Después, hijo mío, estaremos los dos a oscuras.
-Entonces
no hay tiempo que perder, papá -dijo Pinocho. Debemos pensar en
huir.
-¡Huir!
¿Y cómo?
-Saliendo
por la boca del dragón y echándonos a nado en el mar.
-Sí,
está muy bien; pero el caso es que yo, querido Pinocho, no sé
nadar.
-¿Y
qué importa? Te pones a caballo sobre mí, y como yo soy buen
nadador, te llevaré a la orilla sano y salvo.
-¡Ilusiones,
hijo mío! -replicó Gepeto moviendo la cabeza y sonriendo
melancólicamente. ¿Te parece posible que un muñeco que apenas
tiene un metro de alto tenga fuerza bastante para llevarme a mí
sobre las espaldas?
-Haremos
la prueba, y ya lo verás. De todos modos, si Dios ha dispuesto que
debemos morir, al menos tendremos el consuelo de morir abrazados.
Y
sin decir más, tomó Pinocho la vela, y adelantándose para alumbrar
el camino, dijo a su padre:
-¡Sígueme,
Y no tengas miedo!
Hicieron
de este modo una buena caminata, atravesando todo el estómago del
dragón. Pero al llegar al sitio donde empezaba la espaciosa garganta
del monstruo, se detuvieron para echar una ojeada y escoger el
momento más oportuno para la fuga.
Pues,
señor, como el dragón, viejo ya y padeciendo de asma y de
palpitaciones al corazón, tenía que dormir con la boca abierta,
acercándose más y mirando hacia arriba, pudo Pinocho ver por fuera
de aquella enorme boca abierta un buen pedazo de cielo estrellado y
el resplandor de la Luna.
-¡Esta
es la gran ocasión para escaparnos! -dijo Pinocho en voz baja a su
padre -.
El
dragón duerme como un lirón: el mar esta tranquilo, y se ve como si
fuera de día. ¡Ven, ven, papito, y verás como dentro de poco
estamos en salvo!
Dicho
y hecho.
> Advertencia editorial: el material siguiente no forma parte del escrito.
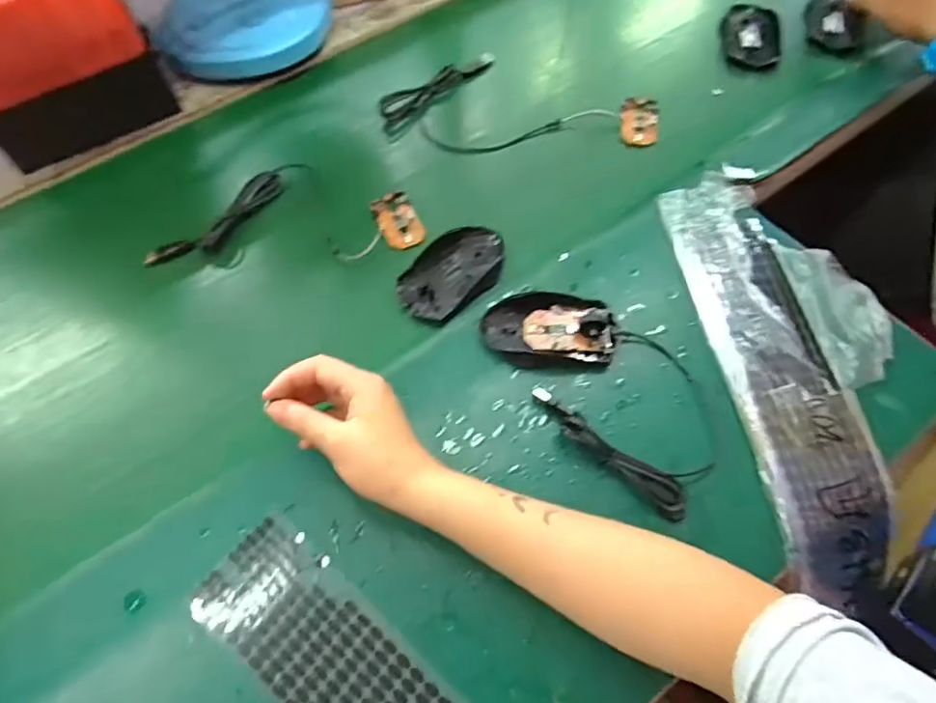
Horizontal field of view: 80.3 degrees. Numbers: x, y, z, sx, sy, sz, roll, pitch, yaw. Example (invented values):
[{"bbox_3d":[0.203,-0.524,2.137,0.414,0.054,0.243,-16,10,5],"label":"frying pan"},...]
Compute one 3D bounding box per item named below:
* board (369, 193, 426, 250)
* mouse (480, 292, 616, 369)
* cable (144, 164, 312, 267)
[{"bbox_3d":[-0.068,-0.128,0.544,0.038,0.012,0.066,-23,63,-11],"label":"board"},{"bbox_3d":[0.067,-0.022,0.469,0.107,0.024,0.071,0,61,2],"label":"mouse"},{"bbox_3d":[-0.234,-0.135,0.553,0.040,0.018,0.178,37,68,20],"label":"cable"}]

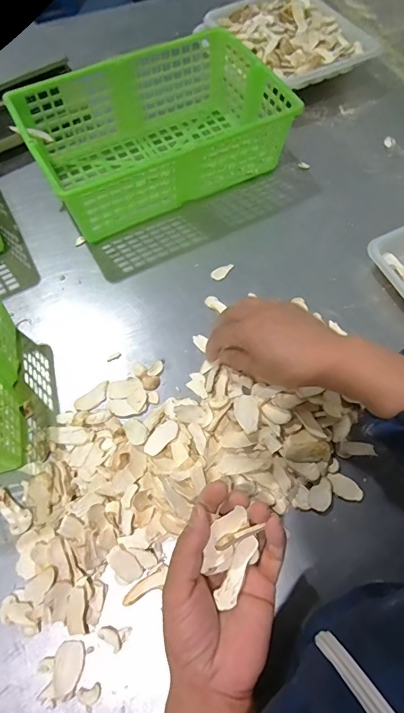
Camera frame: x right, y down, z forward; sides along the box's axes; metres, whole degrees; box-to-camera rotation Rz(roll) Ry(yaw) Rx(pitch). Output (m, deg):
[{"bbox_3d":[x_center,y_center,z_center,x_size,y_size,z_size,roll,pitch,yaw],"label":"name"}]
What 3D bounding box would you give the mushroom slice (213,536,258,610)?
[{"bbox_3d":[0.028,0.168,0.315,0.015,0.005,0.054,25,79,12],"label":"mushroom slice"}]

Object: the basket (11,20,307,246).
[{"bbox_3d":[-0.064,-0.314,0.568,0.335,0.105,0.213,-27,67,-12],"label":"basket"}]

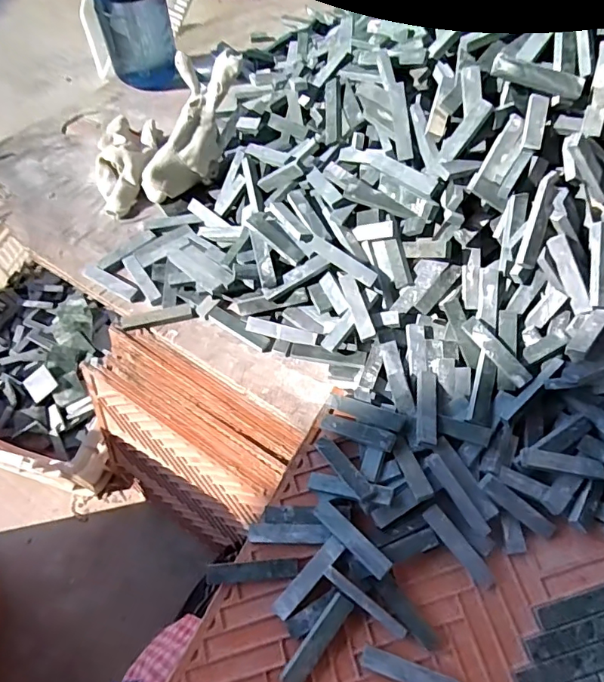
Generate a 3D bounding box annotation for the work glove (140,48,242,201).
[{"bbox_3d":[-0.112,-0.211,0.493,0.057,0.063,0.157,31,102,18],"label":"work glove"}]

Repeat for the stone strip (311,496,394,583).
[{"bbox_3d":[0.034,0.135,0.342,0.014,0.005,0.064,-44,57,-14],"label":"stone strip"}]

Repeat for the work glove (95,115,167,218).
[{"bbox_3d":[-0.191,-0.196,0.541,0.057,0.035,0.139,3,58,2],"label":"work glove"}]

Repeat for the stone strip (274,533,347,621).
[{"bbox_3d":[0.005,0.162,0.340,0.012,0.004,0.063,39,81,22],"label":"stone strip"}]

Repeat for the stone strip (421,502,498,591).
[{"bbox_3d":[0.110,0.143,0.345,0.013,0.006,0.066,-38,85,-20],"label":"stone strip"}]

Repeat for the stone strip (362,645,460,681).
[{"bbox_3d":[0.070,0.214,0.319,0.062,0.008,0.014,16,60,10],"label":"stone strip"}]

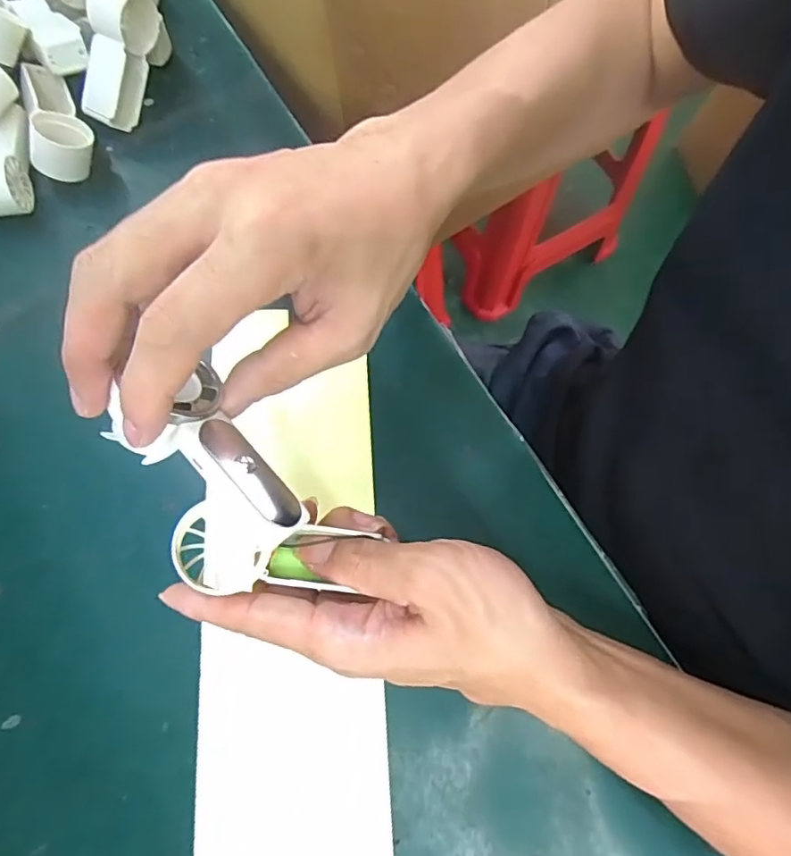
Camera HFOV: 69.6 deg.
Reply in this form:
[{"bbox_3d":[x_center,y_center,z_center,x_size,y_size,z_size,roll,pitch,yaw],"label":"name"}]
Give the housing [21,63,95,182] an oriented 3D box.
[{"bbox_3d":[-0.262,-0.235,0.436,0.046,0.037,0.104,-26,75,-9],"label":"housing"}]

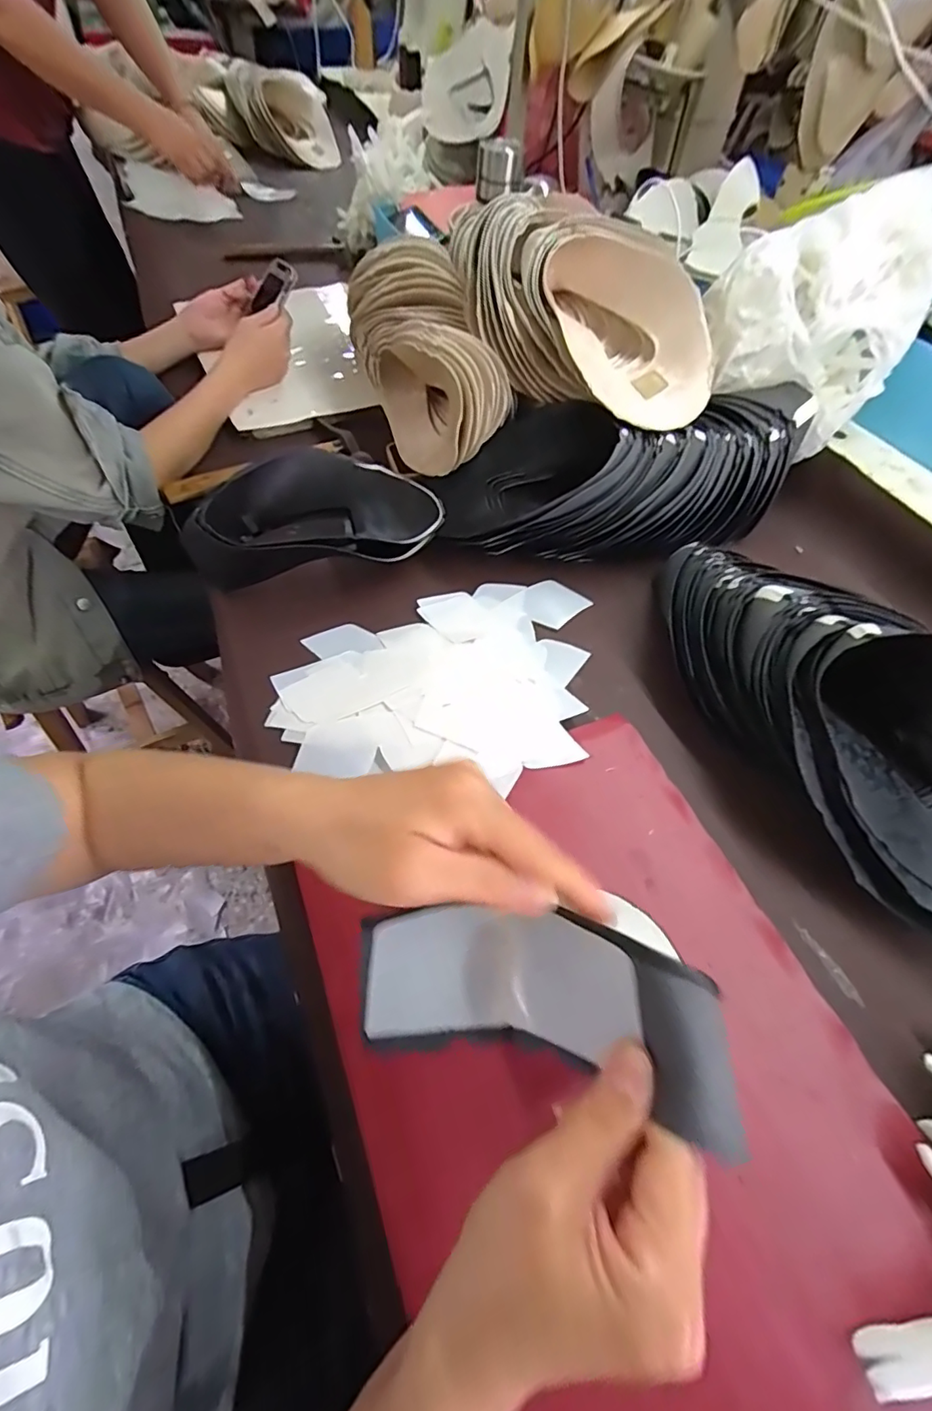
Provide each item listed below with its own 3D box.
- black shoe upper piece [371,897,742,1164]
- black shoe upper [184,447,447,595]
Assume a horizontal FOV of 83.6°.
[{"bbox_3d":[0.027,0.124,0.223,0.153,0.043,0.063,-1,56,26],"label":"black shoe upper piece"},{"bbox_3d":[-0.158,-0.203,0.550,0.258,0.064,0.141,-17,59,-12],"label":"black shoe upper"}]

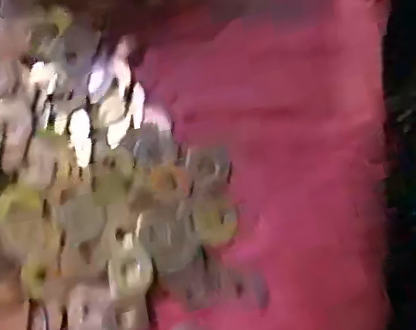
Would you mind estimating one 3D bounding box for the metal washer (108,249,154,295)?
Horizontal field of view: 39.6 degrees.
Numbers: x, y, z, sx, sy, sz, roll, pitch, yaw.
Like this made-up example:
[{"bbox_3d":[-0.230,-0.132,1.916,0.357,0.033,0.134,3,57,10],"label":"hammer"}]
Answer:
[{"bbox_3d":[-0.041,0.056,0.305,0.023,0.004,0.022,-13,76,-3],"label":"metal washer"}]

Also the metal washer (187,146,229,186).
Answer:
[{"bbox_3d":[0.000,0.000,0.322,0.023,0.004,0.023,0,76,0],"label":"metal washer"}]

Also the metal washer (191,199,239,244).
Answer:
[{"bbox_3d":[0.004,0.030,0.315,0.024,0.004,0.024,0,76,0],"label":"metal washer"}]

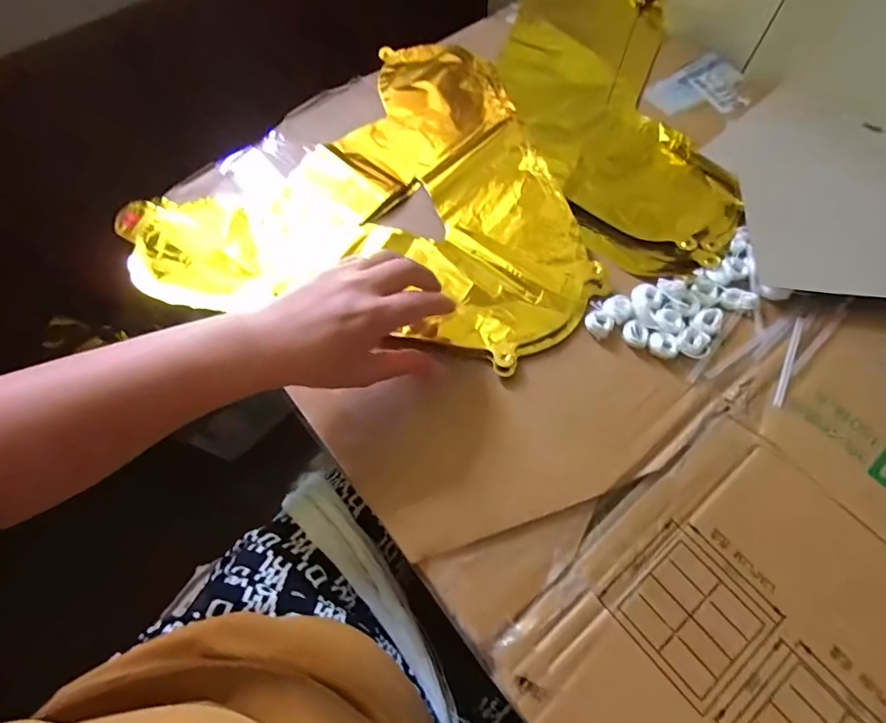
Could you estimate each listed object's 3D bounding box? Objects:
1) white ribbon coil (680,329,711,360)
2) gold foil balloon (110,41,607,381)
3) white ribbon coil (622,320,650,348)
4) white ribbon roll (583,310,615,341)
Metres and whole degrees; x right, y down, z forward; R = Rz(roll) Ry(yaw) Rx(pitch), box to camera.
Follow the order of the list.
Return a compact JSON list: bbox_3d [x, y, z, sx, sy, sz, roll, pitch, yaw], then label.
[{"bbox_3d":[0.196,-0.014,0.362,0.023,0.004,0.023,-1,67,3],"label":"white ribbon coil"},{"bbox_3d":[-0.051,-0.182,0.457,0.405,0.042,0.358,15,69,9],"label":"gold foil balloon"},{"bbox_3d":[0.151,-0.022,0.365,0.020,0.005,0.019,-1,67,3],"label":"white ribbon coil"},{"bbox_3d":[0.123,-0.030,0.370,0.021,0.006,0.019,39,74,17],"label":"white ribbon roll"}]

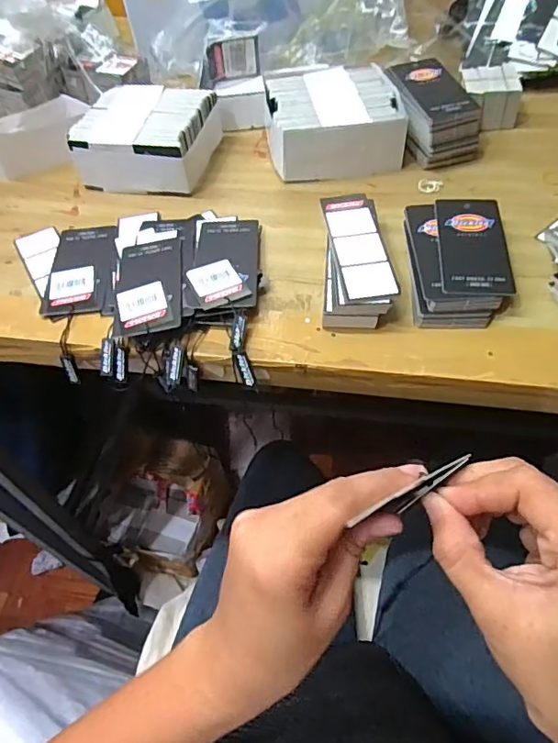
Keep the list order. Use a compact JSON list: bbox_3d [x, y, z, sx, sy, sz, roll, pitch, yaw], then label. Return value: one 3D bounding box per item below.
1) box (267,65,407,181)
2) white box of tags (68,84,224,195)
[{"bbox_3d":[0.052,-0.242,0.504,0.122,0.048,0.119,-5,54,2],"label":"box"},{"bbox_3d":[-0.126,-0.227,0.506,0.111,0.041,0.113,9,55,12],"label":"white box of tags"}]

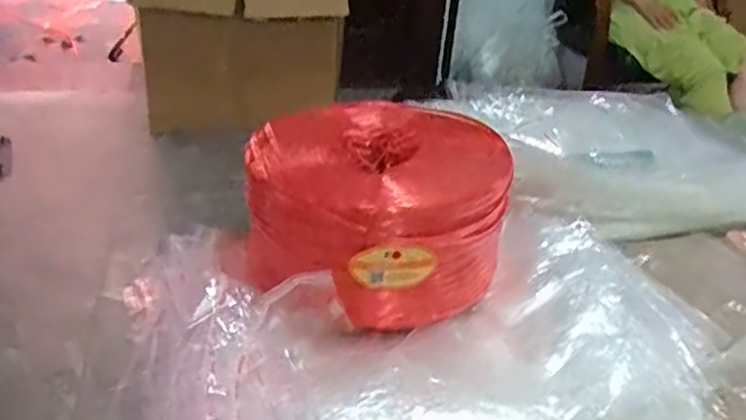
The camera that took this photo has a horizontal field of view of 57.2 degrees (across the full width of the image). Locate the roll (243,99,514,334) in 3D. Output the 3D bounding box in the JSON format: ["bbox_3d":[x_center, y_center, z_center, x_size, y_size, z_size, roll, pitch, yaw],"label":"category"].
[{"bbox_3d":[0.012,-0.015,0.685,0.235,0.136,0.249,4,30,-2],"label":"roll"}]

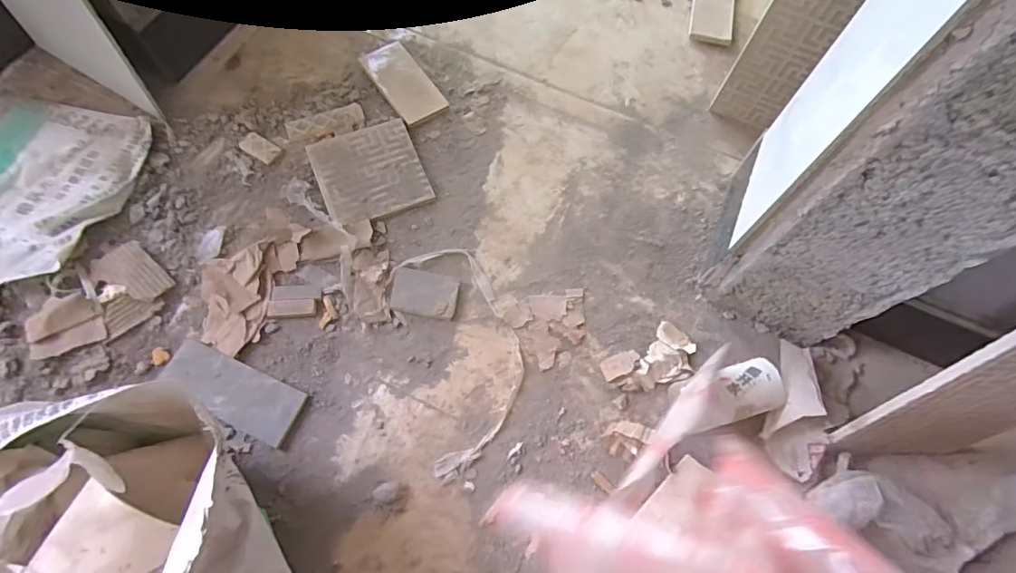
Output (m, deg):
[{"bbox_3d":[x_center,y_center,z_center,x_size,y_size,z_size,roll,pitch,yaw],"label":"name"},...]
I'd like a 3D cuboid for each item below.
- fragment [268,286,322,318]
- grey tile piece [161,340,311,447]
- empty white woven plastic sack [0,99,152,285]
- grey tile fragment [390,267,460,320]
[{"bbox_3d":[-0.268,0.018,0.635,0.061,0.005,0.041,-2,68,-3],"label":"fragment"},{"bbox_3d":[-0.322,0.122,0.590,0.164,0.012,0.065,25,61,1],"label":"grey tile piece"},{"bbox_3d":[-0.609,-0.118,0.643,0.226,0.033,0.274,8,68,2],"label":"empty white woven plastic sack"},{"bbox_3d":[-0.106,0.010,0.643,0.082,0.014,0.055,9,68,2],"label":"grey tile fragment"}]

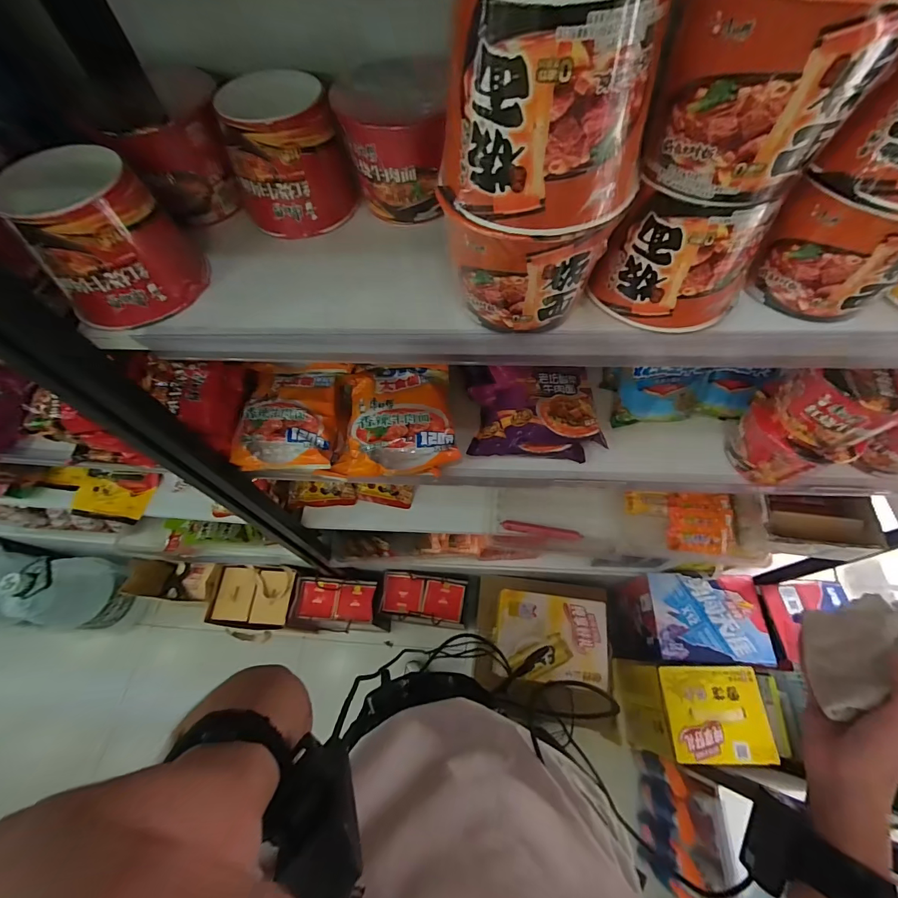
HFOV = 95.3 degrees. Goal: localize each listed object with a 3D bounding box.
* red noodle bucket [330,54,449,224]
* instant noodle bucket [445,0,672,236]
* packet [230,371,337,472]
[{"bbox_3d":[-0.054,-0.315,0.428,0.103,0.111,0.092,0,62,2],"label":"red noodle bucket"},{"bbox_3d":[0.067,-0.214,0.253,0.107,0.114,0.108,-1,62,2],"label":"instant noodle bucket"},{"bbox_3d":[-0.253,-0.048,0.636,0.157,0.077,0.144,-2,62,1],"label":"packet"}]

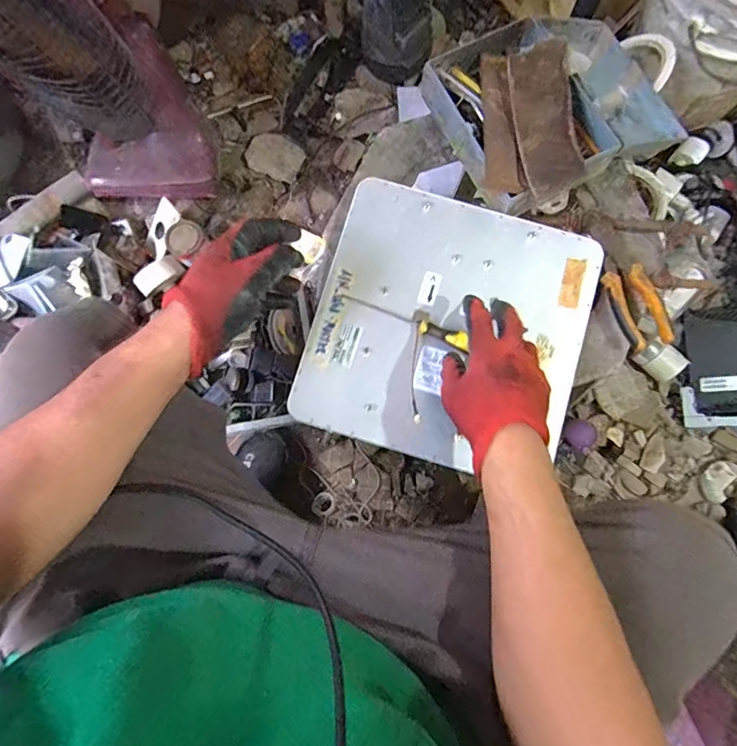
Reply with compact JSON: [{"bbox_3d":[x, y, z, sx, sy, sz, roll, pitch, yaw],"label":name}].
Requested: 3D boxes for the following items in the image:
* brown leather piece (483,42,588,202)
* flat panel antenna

Con mucho cuidado salieron de la garganta del monstruo, y al
llegar a su inmensa boca siguieron andando muy despacio, de
puntillas, lengua, que era tan larga y tan ancha como un paseo. Y ya
estaban para dar un salto y arrojarse a nado en el mar, cuando al
dragón se le ocurre estornudar, y en el estornudo dio una sacudida
tan violenta, que Pinocho y Gepeto fueron lanzados hacia adentro, y
se encontraron otra vez en el estómago del monstruo ¡Claro! ¡La
vela se apagó, y padre e hijo se quedaron a oscuras!
-¡Esto
sí que es bueno! -dijo Pinocho malhumorado.
¿Lo
ves, hijo, lo ves? Ahora, ¿qué hacemos?
¿Qué
hacemos? ¡Toma! ¡Ya verás! Dame la mano, y procura no escurrirte.
-¿Dónde
quieres ir?
-Pues
a empezar de nuevo. Ven conmigo, y no tengas miedo.
Pinocho
tomó la mano de su padre, y andando siempre sobre la punta de los
pies, consiguieron llegar otra vez a la garganta del monstruo.
Atravesaron toda la lengua, y salvaron las tres filas de dientes.
Antes de saltar al agua dijo a su padre el muñeco.
-Monta
a caballo sobre mi espalda y agárrate fuerte. ¡Todo lo fuerte que
puedas!
De
lo demás me encargo yo.
Así
lo hizo Gepeto. Y el gran Pinocho, valiente y seguro de sí mismo, se
arrojó al agua y empezó a nadar vigorosamente. El mar estaba
tranquilo como un lago; la Luna llena esparcía su pálida luz de
plata, y el dragón seguía durmiendo con un sueño tan profundo, que
no le hubieran despertado cincuenta cañonazos.